Get one. Show 'em how it's done!


----------



## ClassicSteel71 (Mar 5, 2009)




----------



## george kraushaar (Jan 15, 2007)

Look for a 90s era Paramount on Ebay. Some were made in the Waterford factory and some in Japan by Panasonic. Both are very good. They look to "buy it now" for $400-500.
I have a Waterford built Paramount from that era and its as fast as my Gunnar or DeRosa.
Such bikes are literally works of art, the culmination of many years of development.
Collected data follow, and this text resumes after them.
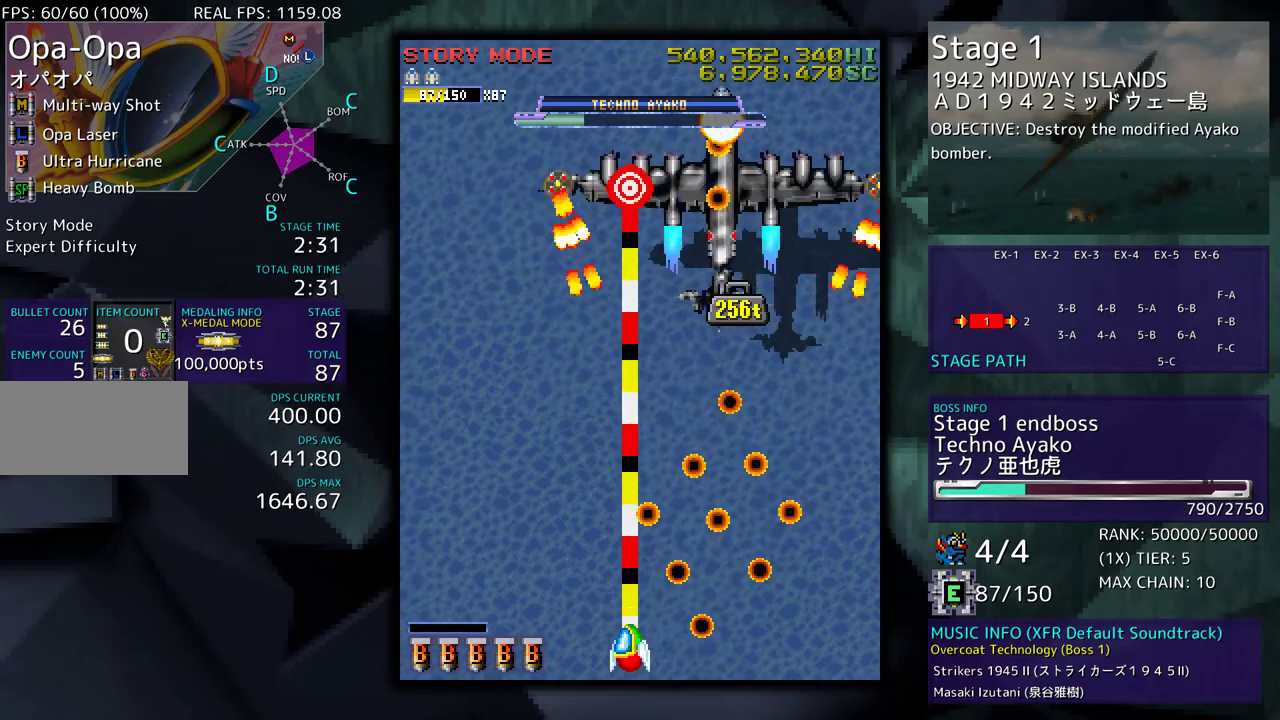
{"buttons": ["DPAD_UP", "DPAD_LEFT"], "events": [[317, "DPAD_UP", "down"]]}
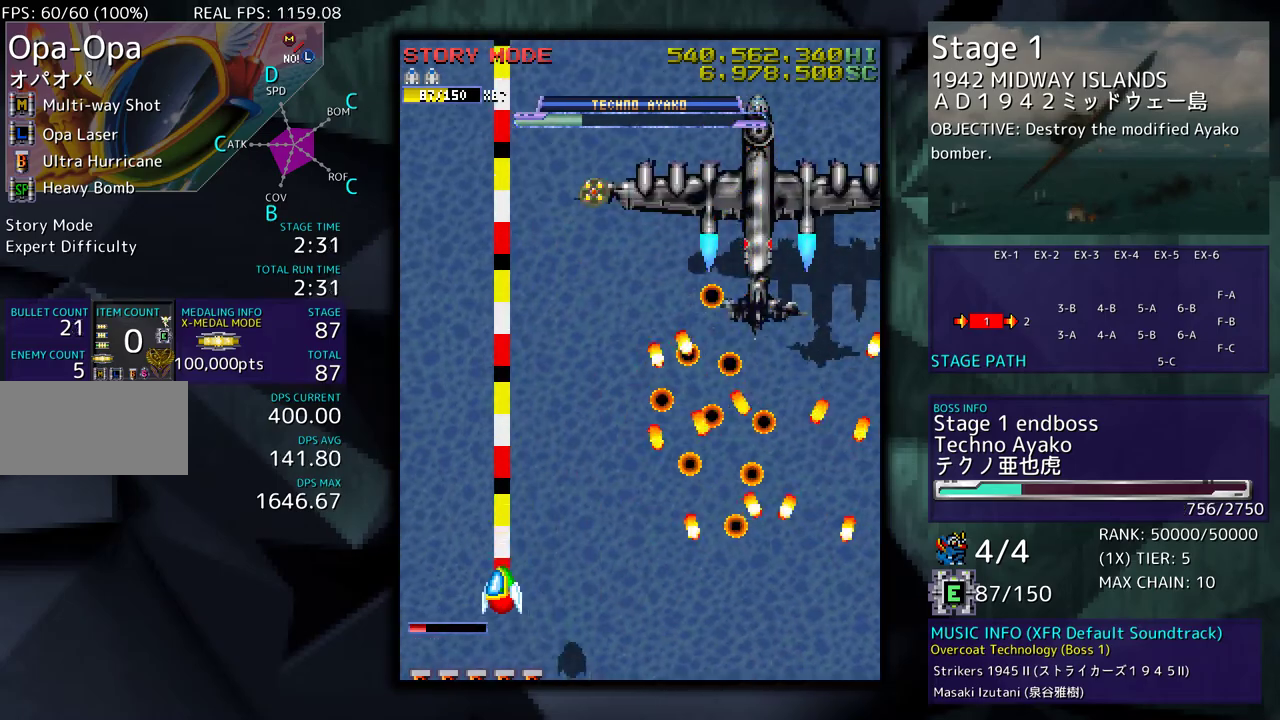
{"buttons": ["DPAD_DOWN", "DPAD_RIGHT"], "events": [[117, "DPAD_LEFT", "up"], [133, "DPAD_RIGHT", "down"], [183, "DPAD_RIGHT", "up"], [200, "DPAD_LEFT", "down"], [317, "DPAD_LEFT", "up"], [333, "DPAD_RIGHT", "down"], [350, "DPAD_UP", "up"], [417, "DPAD_DOWN", "down"]]}
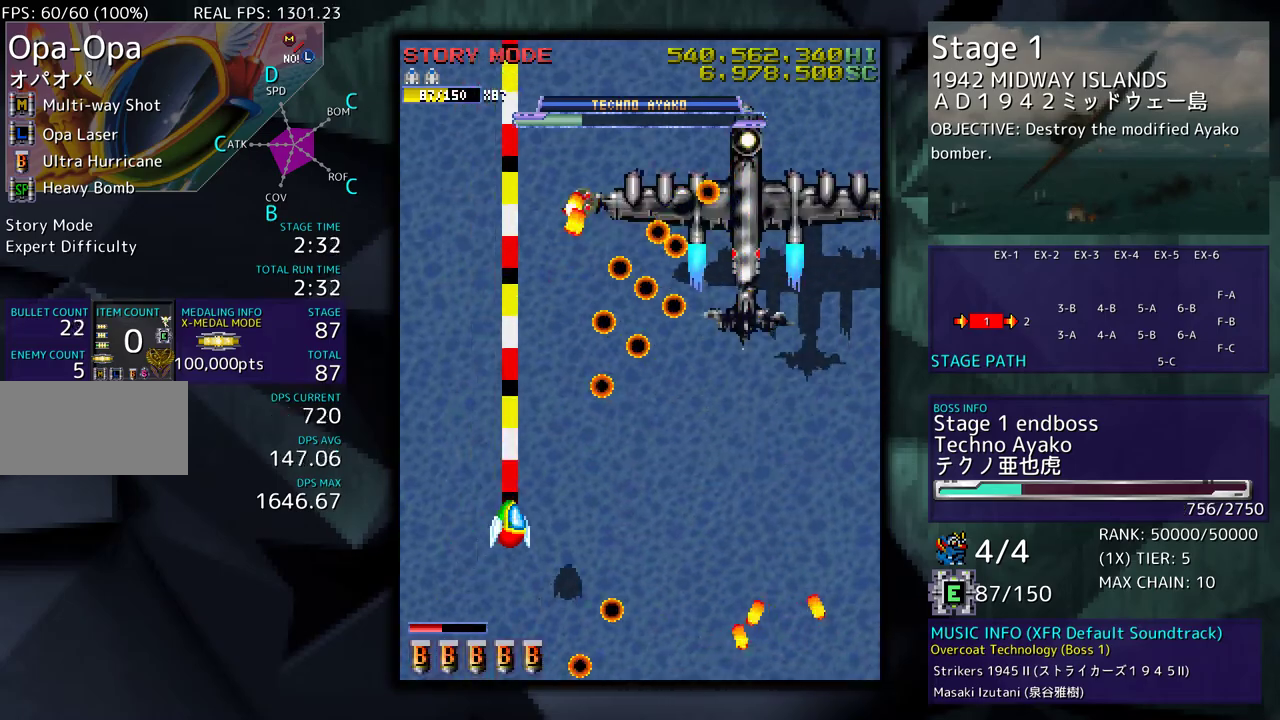
{"buttons": ["DPAD_DOWN", "DPAD_RIGHT"], "events": []}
They last forever and leave you fresh after 40 miles of bad road.


----------



## krisdrum (Oct 29, 2007)

cmg said:


> check out reparto corse http://store.nexternal.com/shared/S...reType=BtoC&Count1=416713893&Count2=333854317 they have some close outs that worth looking at. or you can get a custom for around $900 at Proletariat bikes http://theproletariatbicycleco.com/index.html


Ed at Reparto Corse is awesome to deal with, if he has something you find appealing.


----------



## garbec (Mar 3, 2006)

Two things with the decals, I wasn't fond of the World Champ Stripes so I requested them to be snipped off prior to installation. Also, steel can be repaired if damaged... The top tube was creased while shipping the bike, beyond the point of being blocked and rolled out. I sent the bike to Tom Kellogg in Pennsylvania and he did an outstanding repair by replacing the top tube and did a beautiful job of stripping the frame and repainting it. The replacement decal set was sans the "Nitro" in the TT Nitro Express logo and did not come with the Columbus Spirit logo. I was so happy to get it back, I wasn't going to worried about exact logo replacement.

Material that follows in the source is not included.